Tue Apr 29 04:54:12 PDT 2008

At 22:41 29/04/2008, Gioele Barabucci wrote:
 >  quote: name S? '=' S? '<' text '>';
 >  name: ID;
 >  text: (LETTER|S)+;
 >
 >  //RAW_TEXT: (LETTER|S)+;
 >  ID: LETTER+;
 >  fragment LETTER: ('a'..'z'|'A'..'Z');
 >  S: (' '|'\n'|'\t')+;
 >
 >will not parse "xx=< yy >" because "yy" will be matched by token 

 >ID, so the grammar rule 'text' will not be accepted. Is there a
 >way to solve this?

Actually, the problem is that LETTER is a fragment rule.  Since 
(unless you do it manually) fragment tokens don't ever get emitted 
by the lexer, they're not viable in parser rules.
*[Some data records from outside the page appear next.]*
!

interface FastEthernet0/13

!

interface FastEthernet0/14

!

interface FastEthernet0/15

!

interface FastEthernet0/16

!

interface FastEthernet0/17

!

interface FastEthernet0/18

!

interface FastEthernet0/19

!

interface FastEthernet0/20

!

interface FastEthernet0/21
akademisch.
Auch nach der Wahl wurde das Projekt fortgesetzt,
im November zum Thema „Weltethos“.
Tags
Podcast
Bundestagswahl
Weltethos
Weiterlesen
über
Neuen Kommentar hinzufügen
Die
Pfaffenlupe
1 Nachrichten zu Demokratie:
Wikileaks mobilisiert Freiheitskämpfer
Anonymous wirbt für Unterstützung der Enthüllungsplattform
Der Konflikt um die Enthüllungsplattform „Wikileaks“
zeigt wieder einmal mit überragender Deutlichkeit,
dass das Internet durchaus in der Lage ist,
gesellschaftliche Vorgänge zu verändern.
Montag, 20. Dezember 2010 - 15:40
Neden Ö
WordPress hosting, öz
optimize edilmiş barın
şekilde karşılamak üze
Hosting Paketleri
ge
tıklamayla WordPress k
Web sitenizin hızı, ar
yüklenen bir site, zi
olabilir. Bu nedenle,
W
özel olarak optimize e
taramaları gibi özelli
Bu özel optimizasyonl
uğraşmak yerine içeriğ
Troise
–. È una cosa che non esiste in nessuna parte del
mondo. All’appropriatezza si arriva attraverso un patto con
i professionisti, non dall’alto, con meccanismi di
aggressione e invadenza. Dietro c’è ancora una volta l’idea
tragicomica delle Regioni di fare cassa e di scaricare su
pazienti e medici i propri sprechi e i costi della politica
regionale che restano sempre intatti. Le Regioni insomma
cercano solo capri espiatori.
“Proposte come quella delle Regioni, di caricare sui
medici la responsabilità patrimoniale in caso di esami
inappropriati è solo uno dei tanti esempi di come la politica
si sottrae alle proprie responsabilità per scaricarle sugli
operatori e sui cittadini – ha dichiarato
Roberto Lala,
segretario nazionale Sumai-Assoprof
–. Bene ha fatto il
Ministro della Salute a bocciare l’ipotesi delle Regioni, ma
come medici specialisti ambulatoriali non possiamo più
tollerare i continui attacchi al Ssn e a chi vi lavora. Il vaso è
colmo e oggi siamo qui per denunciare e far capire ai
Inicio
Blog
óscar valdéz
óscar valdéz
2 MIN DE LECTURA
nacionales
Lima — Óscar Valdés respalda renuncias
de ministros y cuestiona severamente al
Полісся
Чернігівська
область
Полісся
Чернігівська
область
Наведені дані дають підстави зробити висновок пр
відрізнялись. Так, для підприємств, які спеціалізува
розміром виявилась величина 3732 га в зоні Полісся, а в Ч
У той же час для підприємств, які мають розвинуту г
If you change LETTER to ID in the text rule then it should work.

Another option is that you could create a single token for 
"arbitrary stuff in angle brackets", eg. one of these two:
   TAG : '<' .* '>' ;
   TAG : '<' (LETTER | S)* '>' ;

This will only work properly if angle brackets aren't used 
differently in another context, however.